この前に UB 4 が上がってます。
Nサイド
「俺、そろそろ本番だから時間はあんまりないんだけど、」
「あ、うん。ごめん。」
「いや、ニノが悪いんじゃない。呼んだのは俺なのにごめん、てこと。」
「ふふっ うん。」
相変わらず翔ちゃんらしい言葉使いに
思わず顔が綻んだ。
「で、さっきの『わざと』ってなに?」
「ん、まー、俺の予測だけどね。」
それから翔ちゃんは程よく響く低い声で話し出した。楽屋とはいえ軽く仕切られたお互いの部屋は、それなりに色んな音が響いてくる。だから今まで楽屋では、他愛もない話だけをしてたんだけど
「さっきのスタッフさん、J寄りじゃないし。この間も俺と相葉くんがいる時に同じこと言ってたから。」
「え、相葉さんにも?」
「そう、相葉くんにも。」
なんで?
ここなんて昔からオレ達がお世話になってるところなのに、なんでそんな事をわざわざ言うんだろう。

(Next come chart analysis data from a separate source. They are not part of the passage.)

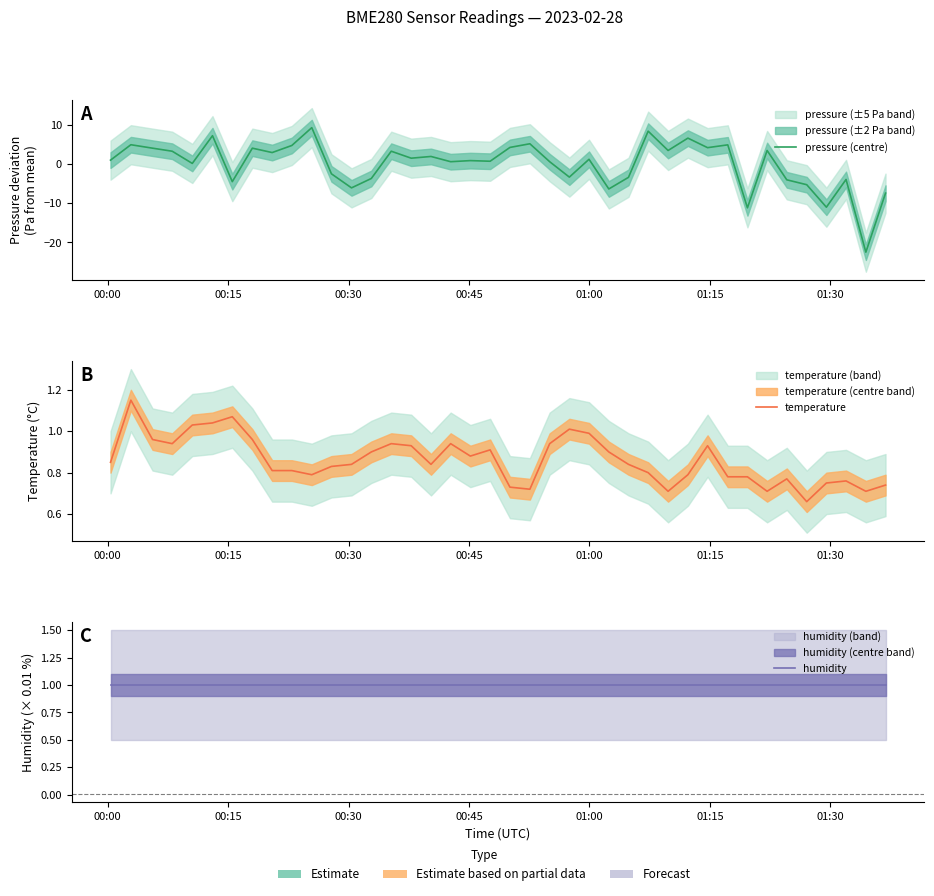

Is the value of humidity at 32 greater than the value of pressure (centre) at 00:00?

No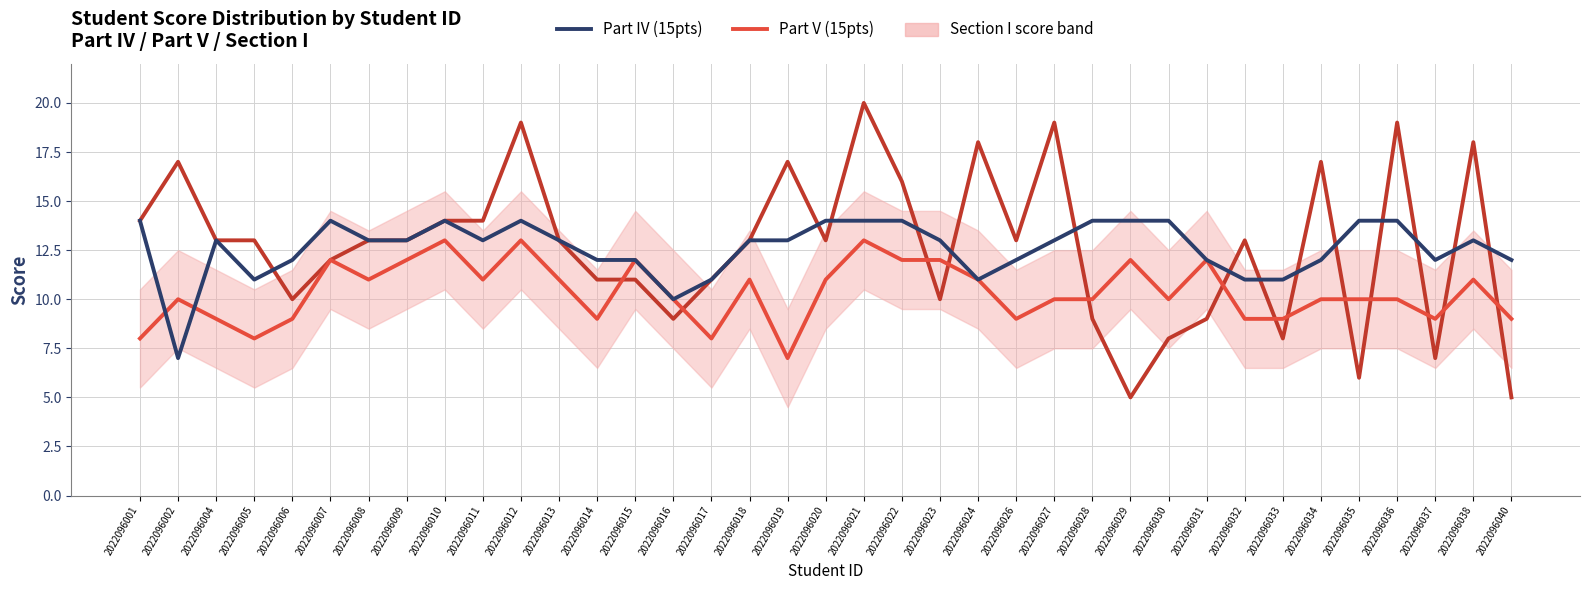

How many values in the Part IV (15pts) series are below 13?

15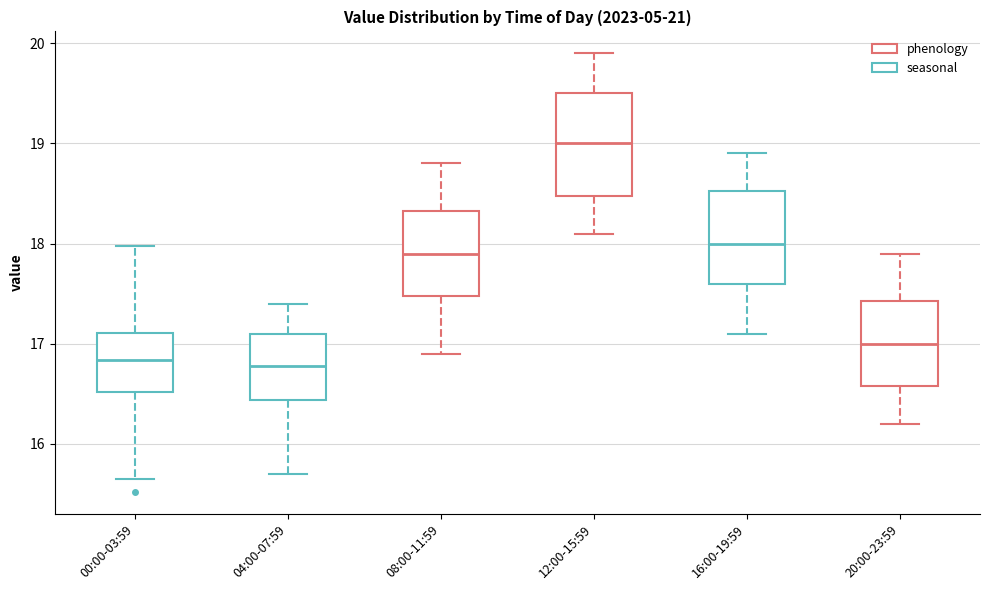

Where does the upper whisker of the box for 12:00-15:59 end on the y-axis? The values are not printed on the chart, so give them approximately, as read against the axis.

19.9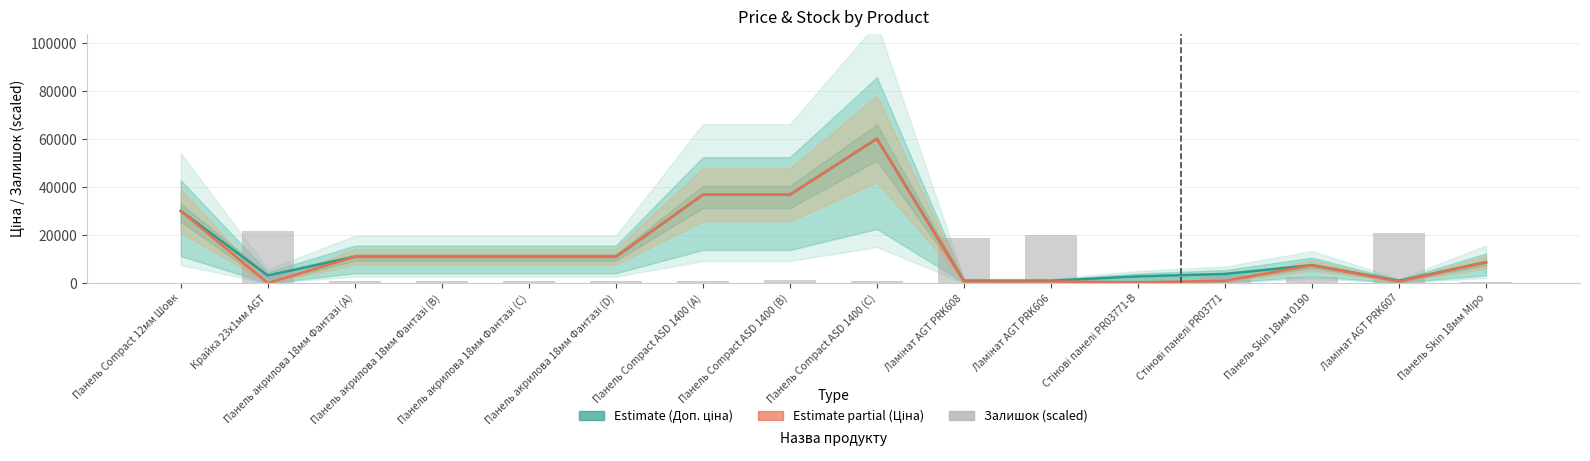

Which series has the largest total across all categories?

Доп. ціна (Estimate)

「まあ、多分だけど、新しい番組枠を貰えなかったんだろう。自分の企画の。」
「そんなことで。」
「そんな事なんだよ、やっかみが始まる時ってのは。しかもオレ達はもう5人じゃない。番組側も金額的に使いやすくなったからって、俺達をそうそう外したりはしないだろうし。」
「でもなんで。そうだとしてもソイツの企画力の問題なん…」
「シッ」
興奮したオレの声が大きくなってたからか
翔ちゃんは自分の口元に、1本、指先をあてがった。
「ごめん。」
「大丈夫だけど、念には念を。」
「……うん。」
翔ちゃんが背広の袖口をめくり
腕時計で時間を確認した。
「そろそろ?」
「ああ、もう行かないと。」
「うん。翔ちゃん頑張って。」
「ふふっ その言い方、智くんソックリだな。」
「だってその方が元気になるでしょ?」
翔ちゃんは1度大きく目を開いてから
『そうだな』と独りごちてからカッコ良く楽屋を出て行った。